Instructions to follow:
From the line containing "tilt_deg: +5.0" down to the last line of the records below, copy every line exactly. Leave out everything before it.
--
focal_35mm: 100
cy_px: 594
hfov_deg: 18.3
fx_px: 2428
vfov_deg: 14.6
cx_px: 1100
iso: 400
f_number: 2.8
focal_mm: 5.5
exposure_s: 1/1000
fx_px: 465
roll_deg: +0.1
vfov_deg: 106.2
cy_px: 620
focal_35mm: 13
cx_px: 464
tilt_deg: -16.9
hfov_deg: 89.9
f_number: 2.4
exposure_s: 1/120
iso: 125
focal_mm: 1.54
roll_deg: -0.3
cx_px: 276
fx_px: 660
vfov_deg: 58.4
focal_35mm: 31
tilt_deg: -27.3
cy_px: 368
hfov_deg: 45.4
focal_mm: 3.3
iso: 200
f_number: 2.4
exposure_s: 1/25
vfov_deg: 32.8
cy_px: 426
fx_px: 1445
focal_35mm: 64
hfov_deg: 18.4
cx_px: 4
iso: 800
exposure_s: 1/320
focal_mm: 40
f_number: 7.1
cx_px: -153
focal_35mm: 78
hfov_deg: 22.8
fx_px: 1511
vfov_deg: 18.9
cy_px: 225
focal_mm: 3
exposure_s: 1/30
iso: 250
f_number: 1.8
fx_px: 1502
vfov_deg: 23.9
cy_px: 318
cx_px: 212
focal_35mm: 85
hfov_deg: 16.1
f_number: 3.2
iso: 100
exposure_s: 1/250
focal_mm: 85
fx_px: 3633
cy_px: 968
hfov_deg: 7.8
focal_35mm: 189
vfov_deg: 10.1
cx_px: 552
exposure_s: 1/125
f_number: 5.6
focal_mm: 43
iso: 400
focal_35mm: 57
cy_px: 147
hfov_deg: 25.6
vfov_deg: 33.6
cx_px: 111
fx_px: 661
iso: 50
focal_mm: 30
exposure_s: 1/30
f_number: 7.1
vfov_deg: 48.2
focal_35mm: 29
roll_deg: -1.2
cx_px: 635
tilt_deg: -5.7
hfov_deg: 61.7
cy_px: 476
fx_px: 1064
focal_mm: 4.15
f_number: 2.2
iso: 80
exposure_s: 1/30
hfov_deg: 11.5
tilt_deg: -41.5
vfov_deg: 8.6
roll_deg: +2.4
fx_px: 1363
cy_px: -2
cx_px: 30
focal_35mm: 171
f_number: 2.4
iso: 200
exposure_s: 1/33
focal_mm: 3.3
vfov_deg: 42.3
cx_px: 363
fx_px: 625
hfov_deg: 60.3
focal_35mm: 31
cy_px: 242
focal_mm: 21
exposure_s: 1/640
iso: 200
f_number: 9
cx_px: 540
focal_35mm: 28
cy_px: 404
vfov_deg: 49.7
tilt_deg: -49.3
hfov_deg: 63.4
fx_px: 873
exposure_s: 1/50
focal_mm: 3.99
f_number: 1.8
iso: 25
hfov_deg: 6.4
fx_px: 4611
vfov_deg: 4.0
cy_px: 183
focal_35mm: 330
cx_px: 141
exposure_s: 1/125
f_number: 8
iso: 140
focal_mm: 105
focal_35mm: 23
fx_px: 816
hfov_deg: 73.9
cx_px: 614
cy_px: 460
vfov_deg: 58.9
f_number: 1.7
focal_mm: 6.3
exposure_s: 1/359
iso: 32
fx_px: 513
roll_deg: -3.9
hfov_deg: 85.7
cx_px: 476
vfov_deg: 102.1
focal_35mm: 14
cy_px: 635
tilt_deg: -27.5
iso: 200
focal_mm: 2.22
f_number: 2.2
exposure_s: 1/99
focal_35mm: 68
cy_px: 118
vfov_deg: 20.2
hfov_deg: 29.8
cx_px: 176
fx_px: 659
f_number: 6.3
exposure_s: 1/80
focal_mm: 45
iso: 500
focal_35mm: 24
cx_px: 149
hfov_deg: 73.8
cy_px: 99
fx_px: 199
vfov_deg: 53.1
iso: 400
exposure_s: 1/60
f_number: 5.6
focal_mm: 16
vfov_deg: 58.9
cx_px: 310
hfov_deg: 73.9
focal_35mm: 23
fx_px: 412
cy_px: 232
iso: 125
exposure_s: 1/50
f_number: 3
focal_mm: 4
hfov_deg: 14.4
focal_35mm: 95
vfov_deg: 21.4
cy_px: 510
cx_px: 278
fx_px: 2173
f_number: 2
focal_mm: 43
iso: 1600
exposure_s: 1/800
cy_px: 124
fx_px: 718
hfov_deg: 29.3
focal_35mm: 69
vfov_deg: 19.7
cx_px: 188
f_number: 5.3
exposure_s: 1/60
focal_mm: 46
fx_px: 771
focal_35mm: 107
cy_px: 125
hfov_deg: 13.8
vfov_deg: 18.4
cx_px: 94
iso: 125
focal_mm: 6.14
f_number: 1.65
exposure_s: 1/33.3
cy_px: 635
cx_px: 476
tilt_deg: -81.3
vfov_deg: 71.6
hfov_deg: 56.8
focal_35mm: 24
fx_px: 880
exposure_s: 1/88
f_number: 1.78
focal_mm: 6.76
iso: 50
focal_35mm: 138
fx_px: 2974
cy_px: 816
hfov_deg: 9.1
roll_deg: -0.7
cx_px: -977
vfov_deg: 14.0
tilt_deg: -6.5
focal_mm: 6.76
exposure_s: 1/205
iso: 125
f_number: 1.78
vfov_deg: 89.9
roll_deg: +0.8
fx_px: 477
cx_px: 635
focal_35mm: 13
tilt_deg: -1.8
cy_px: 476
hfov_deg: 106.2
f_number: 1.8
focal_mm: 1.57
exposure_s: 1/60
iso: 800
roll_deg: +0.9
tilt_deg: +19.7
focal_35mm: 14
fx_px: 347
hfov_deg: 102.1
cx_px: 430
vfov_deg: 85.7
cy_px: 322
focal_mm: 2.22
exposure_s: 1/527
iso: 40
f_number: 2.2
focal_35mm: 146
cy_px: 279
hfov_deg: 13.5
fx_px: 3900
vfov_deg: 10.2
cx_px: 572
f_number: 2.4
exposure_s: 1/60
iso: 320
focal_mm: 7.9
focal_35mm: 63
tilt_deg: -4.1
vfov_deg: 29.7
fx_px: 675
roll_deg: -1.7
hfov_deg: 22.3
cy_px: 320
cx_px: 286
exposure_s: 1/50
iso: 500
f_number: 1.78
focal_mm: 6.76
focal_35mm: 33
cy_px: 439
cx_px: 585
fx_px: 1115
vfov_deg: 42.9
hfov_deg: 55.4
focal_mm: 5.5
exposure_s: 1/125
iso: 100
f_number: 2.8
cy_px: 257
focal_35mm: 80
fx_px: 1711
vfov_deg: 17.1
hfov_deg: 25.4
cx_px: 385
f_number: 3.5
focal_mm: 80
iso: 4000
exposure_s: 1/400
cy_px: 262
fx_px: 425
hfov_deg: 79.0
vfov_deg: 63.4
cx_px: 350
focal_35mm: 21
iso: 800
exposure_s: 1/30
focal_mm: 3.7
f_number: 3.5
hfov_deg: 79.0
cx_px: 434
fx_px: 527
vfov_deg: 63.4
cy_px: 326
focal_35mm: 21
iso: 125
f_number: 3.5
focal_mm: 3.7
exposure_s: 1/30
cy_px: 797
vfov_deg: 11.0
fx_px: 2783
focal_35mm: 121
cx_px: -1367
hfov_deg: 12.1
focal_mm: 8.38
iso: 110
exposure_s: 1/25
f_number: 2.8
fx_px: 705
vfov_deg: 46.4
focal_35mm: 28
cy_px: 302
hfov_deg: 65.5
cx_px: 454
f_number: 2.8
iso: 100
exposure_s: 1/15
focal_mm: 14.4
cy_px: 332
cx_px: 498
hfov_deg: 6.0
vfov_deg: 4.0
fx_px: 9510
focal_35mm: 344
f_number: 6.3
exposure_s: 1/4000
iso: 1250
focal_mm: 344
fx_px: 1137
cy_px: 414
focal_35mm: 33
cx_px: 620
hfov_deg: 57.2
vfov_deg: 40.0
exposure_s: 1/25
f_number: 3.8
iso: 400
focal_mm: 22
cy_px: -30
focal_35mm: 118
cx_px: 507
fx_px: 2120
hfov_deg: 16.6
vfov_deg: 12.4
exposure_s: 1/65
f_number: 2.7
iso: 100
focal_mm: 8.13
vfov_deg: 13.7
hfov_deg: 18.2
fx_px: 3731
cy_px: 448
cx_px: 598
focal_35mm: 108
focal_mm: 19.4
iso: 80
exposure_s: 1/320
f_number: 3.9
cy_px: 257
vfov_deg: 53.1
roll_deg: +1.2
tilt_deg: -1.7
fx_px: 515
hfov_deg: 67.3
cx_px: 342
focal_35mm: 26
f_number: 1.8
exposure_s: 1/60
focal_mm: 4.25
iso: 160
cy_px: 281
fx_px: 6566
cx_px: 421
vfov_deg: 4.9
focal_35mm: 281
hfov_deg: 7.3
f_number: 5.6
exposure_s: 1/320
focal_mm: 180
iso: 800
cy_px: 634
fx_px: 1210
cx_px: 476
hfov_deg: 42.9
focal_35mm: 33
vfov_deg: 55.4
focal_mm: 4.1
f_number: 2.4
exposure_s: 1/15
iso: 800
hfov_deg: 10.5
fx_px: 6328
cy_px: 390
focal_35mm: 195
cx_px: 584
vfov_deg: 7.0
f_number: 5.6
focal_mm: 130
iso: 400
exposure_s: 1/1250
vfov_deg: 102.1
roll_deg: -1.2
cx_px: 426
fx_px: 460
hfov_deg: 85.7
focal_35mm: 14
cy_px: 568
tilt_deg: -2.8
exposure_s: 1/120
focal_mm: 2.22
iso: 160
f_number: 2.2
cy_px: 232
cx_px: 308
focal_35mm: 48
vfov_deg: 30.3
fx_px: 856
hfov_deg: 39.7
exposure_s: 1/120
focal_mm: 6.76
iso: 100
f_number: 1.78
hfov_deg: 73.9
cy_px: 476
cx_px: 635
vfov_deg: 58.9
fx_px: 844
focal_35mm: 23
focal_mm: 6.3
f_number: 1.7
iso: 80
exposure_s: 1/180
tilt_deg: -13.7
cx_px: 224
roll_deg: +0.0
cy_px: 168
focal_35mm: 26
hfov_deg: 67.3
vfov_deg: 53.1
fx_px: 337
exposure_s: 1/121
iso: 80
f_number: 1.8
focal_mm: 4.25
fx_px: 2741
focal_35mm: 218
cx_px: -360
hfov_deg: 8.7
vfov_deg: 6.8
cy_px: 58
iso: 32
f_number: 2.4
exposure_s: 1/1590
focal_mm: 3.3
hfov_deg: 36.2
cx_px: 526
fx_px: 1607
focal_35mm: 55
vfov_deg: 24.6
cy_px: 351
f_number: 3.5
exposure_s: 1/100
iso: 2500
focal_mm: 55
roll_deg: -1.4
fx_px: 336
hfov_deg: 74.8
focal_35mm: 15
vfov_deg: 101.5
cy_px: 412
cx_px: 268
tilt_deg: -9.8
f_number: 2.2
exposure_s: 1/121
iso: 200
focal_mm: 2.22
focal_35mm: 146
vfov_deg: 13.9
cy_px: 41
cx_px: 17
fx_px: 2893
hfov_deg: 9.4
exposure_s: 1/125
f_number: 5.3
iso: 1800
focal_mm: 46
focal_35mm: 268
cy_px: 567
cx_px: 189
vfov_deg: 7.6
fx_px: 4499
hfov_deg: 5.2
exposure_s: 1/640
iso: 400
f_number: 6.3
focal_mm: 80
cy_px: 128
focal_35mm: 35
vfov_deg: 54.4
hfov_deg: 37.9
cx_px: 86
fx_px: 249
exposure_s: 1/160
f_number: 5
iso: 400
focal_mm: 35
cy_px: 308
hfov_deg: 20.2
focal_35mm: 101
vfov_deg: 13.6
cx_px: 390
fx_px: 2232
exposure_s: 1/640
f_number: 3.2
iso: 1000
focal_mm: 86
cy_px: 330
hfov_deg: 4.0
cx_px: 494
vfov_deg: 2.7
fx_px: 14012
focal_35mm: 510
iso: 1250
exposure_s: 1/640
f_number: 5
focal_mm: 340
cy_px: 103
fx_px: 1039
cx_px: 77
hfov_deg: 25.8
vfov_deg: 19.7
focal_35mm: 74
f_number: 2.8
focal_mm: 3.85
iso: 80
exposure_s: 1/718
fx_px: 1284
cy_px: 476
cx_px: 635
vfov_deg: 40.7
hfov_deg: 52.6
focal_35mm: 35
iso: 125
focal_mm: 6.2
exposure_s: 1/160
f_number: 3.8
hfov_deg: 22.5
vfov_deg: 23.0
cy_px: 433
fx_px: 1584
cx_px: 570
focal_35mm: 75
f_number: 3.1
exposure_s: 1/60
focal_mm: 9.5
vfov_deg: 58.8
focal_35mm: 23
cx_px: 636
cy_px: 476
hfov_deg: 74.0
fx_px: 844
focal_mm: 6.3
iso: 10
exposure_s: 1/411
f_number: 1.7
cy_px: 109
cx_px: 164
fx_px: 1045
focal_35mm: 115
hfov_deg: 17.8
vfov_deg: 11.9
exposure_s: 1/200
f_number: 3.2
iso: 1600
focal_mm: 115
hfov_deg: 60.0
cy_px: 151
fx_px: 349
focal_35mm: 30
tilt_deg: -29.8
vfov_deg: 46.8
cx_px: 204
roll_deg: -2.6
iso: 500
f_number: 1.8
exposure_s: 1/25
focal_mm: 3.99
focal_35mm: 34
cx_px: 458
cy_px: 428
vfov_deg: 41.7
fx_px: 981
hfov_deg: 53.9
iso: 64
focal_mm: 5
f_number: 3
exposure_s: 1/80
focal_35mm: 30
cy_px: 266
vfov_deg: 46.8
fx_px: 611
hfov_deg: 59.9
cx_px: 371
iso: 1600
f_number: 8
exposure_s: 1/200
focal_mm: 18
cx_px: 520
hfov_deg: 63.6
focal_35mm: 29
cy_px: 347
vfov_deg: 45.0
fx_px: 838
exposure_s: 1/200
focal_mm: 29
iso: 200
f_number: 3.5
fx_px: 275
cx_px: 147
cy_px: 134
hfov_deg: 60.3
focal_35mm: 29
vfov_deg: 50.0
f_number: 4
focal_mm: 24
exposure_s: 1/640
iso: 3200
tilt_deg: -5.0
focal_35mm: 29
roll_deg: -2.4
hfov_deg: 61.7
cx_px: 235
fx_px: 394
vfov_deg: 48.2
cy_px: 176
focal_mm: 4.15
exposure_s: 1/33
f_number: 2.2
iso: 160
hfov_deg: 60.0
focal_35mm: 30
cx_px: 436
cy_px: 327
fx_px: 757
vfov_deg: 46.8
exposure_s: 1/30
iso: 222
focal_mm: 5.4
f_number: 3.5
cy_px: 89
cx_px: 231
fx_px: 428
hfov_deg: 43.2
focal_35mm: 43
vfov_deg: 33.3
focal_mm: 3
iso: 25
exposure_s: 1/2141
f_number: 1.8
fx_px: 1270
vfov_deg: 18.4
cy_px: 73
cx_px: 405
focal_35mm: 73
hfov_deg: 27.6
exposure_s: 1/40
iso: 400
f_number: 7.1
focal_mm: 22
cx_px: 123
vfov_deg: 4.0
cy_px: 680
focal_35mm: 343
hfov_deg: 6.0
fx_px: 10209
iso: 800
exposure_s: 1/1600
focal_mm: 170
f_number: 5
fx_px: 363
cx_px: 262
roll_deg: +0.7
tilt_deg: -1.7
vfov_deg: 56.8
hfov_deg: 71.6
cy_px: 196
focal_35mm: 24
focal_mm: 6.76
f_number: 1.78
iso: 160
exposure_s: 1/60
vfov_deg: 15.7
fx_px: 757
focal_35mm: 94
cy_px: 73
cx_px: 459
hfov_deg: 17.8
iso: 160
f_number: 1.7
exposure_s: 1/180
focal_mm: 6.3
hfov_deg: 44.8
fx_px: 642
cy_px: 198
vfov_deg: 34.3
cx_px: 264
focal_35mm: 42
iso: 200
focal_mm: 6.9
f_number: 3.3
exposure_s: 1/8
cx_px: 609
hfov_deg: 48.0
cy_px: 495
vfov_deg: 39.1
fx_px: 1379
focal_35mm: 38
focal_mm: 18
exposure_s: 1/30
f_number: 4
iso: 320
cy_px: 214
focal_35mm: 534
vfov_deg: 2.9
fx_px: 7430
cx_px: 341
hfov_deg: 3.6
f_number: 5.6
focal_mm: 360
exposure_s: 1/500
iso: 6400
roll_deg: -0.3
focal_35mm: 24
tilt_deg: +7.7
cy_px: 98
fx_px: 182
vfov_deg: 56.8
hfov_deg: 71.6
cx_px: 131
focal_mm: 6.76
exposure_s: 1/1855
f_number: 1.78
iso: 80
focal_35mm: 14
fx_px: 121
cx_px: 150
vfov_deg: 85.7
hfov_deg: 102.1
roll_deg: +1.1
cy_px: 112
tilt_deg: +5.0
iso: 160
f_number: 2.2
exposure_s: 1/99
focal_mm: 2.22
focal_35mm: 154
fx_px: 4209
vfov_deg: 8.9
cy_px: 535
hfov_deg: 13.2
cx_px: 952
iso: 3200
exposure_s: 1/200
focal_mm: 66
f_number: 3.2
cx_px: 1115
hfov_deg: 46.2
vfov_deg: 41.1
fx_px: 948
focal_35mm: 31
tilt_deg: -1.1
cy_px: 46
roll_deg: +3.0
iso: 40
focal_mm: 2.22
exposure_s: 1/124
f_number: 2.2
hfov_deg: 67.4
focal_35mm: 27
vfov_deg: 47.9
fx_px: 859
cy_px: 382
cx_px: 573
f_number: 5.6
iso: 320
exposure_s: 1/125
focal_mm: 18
--
Output below:
tilt_deg: +5.0
iso: 160
f_number: 2.2
exposure_s: 1/99
focal_mm: 2.22
focal_35mm: 154
fx_px: 4209
vfov_deg: 8.9
cy_px: 535
hfov_deg: 13.2
cx_px: 952
iso: 3200
exposure_s: 1/200
focal_mm: 66
f_number: 3.2
cx_px: 1115
hfov_deg: 46.2
vfov_deg: 41.1
fx_px: 948
focal_35mm: 31
tilt_deg: -1.1
cy_px: 46
roll_deg: +3.0
iso: 40
focal_mm: 2.22
exposure_s: 1/124
f_number: 2.2
hfov_deg: 67.4
focal_35mm: 27
vfov_deg: 47.9
fx_px: 859
cy_px: 382
cx_px: 573
f_number: 5.6
iso: 320
exposure_s: 1/125
focal_mm: 18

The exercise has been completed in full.